The outreach Stepping Stones program by Michigan State University Extension and the Michigan Department of Natural Resources is designed to take urban youth to an outdoor setting while incorporating activities.

This article will explore Maybury State Park and the Stepping Stones program offered there. One goal of this program by Michigan State University Extension and the Michigan Department of Natural Resources is to have youth return every year to continue their outdoor education and potentially gain experience working in outdoor sciences. The Stepping Stones staff is the first step when it comes to encouraging outdoor activity and trying something new. This article series will explore the outreach conducted across five Michigan State Parks in the Southeast Michigan. These parks are: Island Lake Recreation Area, Maybury State Park, Proud Lake Recreation Area, Holly Recreation Area and Belle Isle State Park. In addition, five other parks across the state also hold Stepping Stones programs at Bay City Recreation Area, Sleepy Hollow State Park, Fort Custer Recreation Area, Muskegon State Park and P.J. Hoffmaster State Park.

Maybury State Park opened in 1975 on the grounds of a well-known Tuberculosis Sanitarium (1919 – 1969). The park was named in honor of real estate tycoon, William H. Maybury. He purchased and renovated the land for those who were suffering from the infectious and sometimes fatal disease. The park is 944 acres of rolling terrain, filled with both natural forest and open fields. On the 8 Mile Road entrance, you can also find the Sanitorium walk.  Activities the public can participate in include biking, cross country skiing, equestrian and fishing. Facilities also available to the public include a picnic area and playground.

The outreach Stepping Stones programs at Maybury State Park provides three different programs for inner city youth to enjoy the great outdoors. The staff explains skills necessary for fishing including how the chain of oxygen and fish play a major role in producing oxygen. All activities are complete in hopes to promote student interest in exploring a new environment will support and encouragement.
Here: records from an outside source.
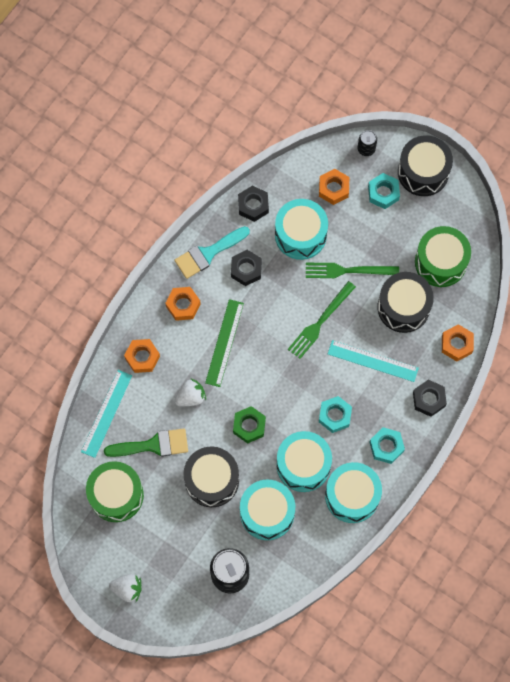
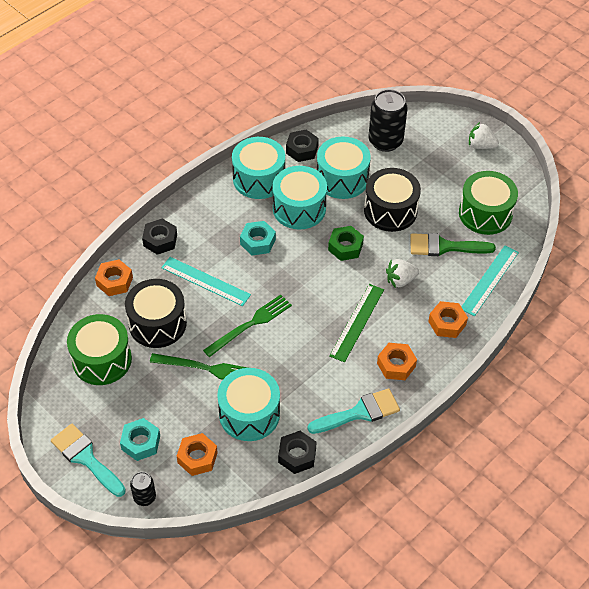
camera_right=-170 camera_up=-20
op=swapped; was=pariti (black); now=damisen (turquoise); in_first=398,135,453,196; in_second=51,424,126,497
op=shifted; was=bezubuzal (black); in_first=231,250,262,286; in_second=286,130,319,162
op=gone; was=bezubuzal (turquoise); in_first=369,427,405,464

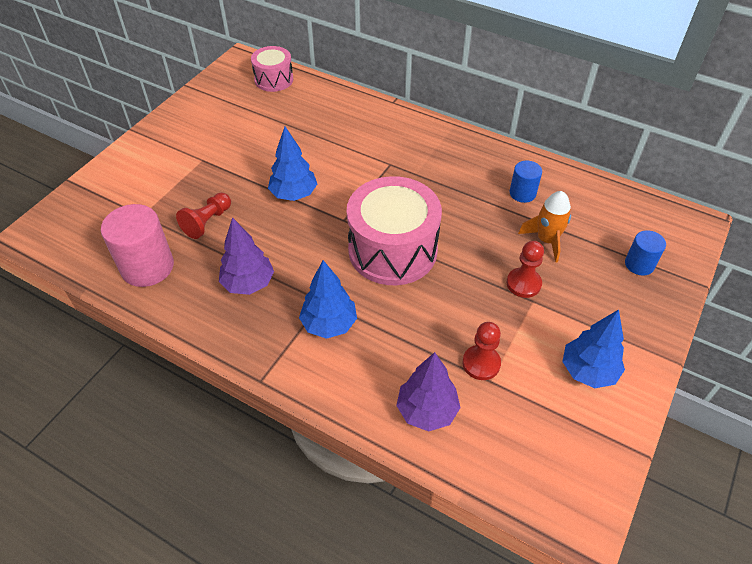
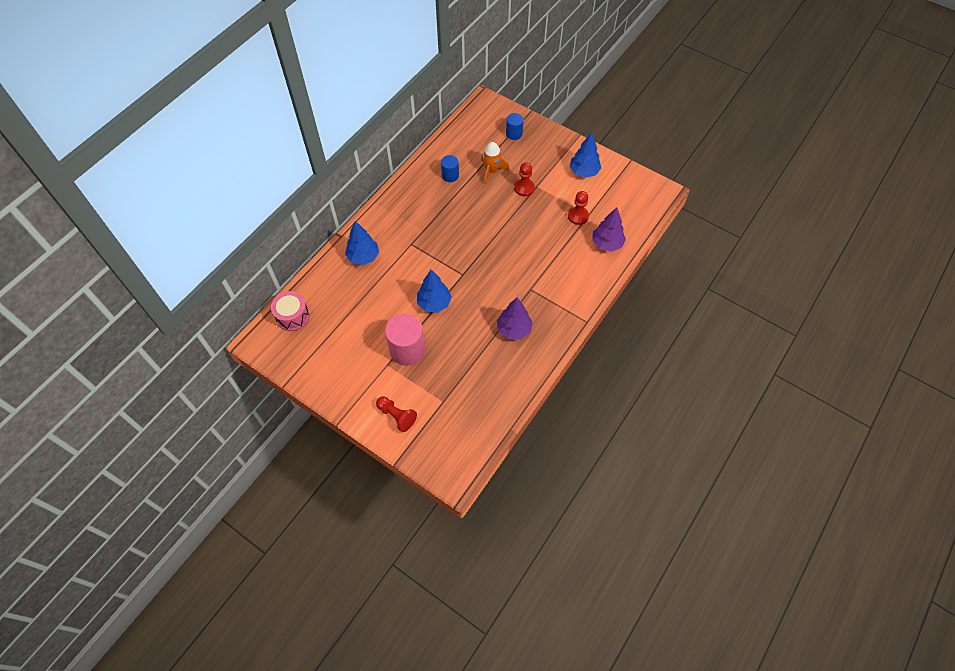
camera_right=-85 camera_up=10
op=shifted; was=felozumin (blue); in_first=299,260,357,339; in_second=345,221,379,265
op=shifted; was=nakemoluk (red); in_first=176,192,231,239; in_second=376,396,417,432
op=shifted; was=zalufipun (pink); in_first=101,204,174,287; in_second=385,314,425,366
op=gone; was=pariti (pink); in_first=347,176,442,285

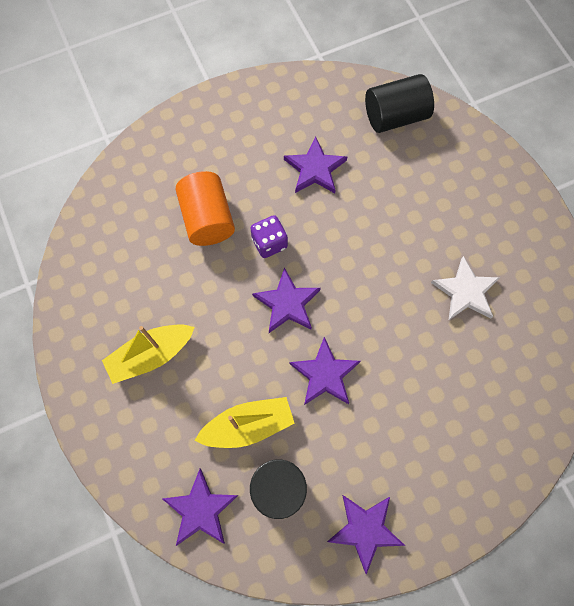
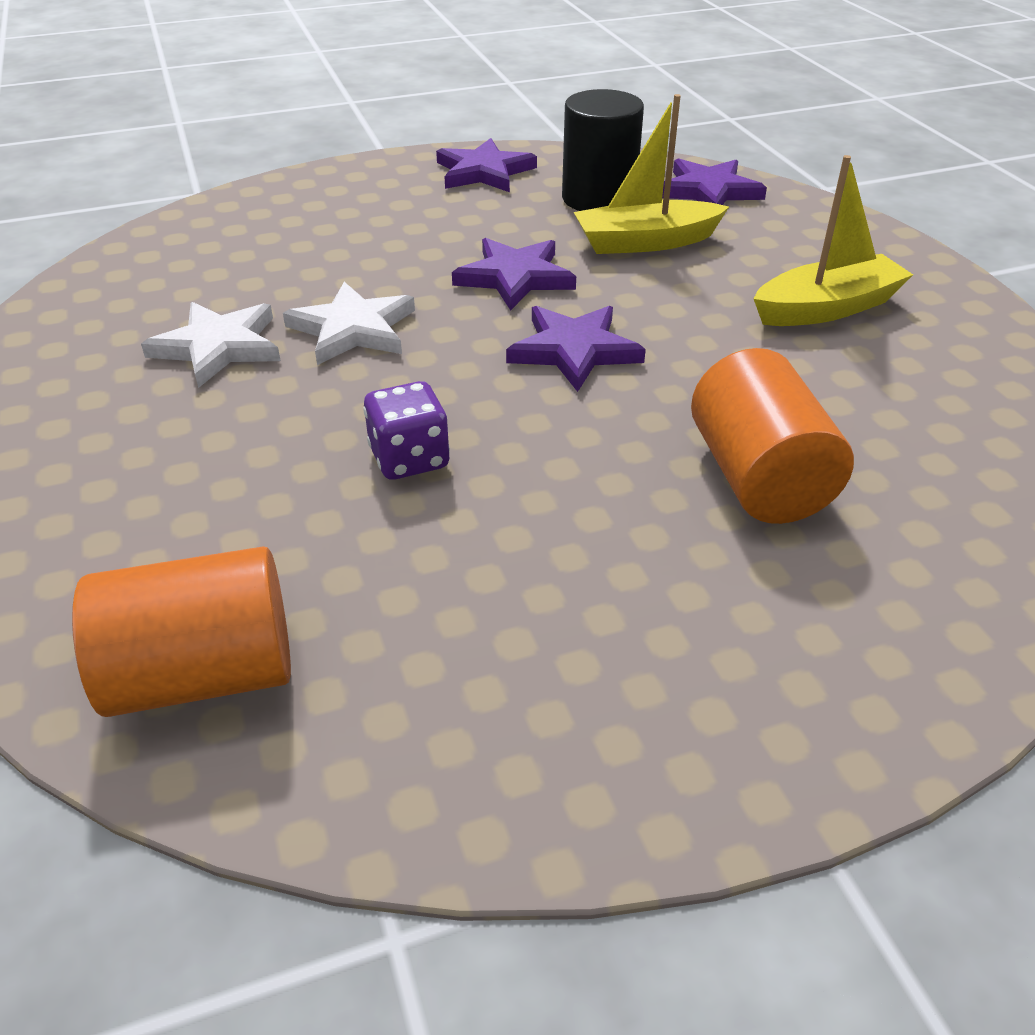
camera_right=-175 camera_up=-30
op=repainted; was=zalufipun (black); now=zalufipun (orange); in_first=365,74,434,133; in_second=72,546,291,717
op=new; now=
Another activity is archery; a popular offering among all guest, children and adults. Participants learn the various parts of the bow and the arrow, proper technique according to the National Archery in the Schools Program guidelines, using the 9 steps to the 10 ring. Most importantly, children learn all safety precautions to take when participating in archery. After a few practice rounds, the newly trained archers test their skills by targeting objects such as balloons and playing cards.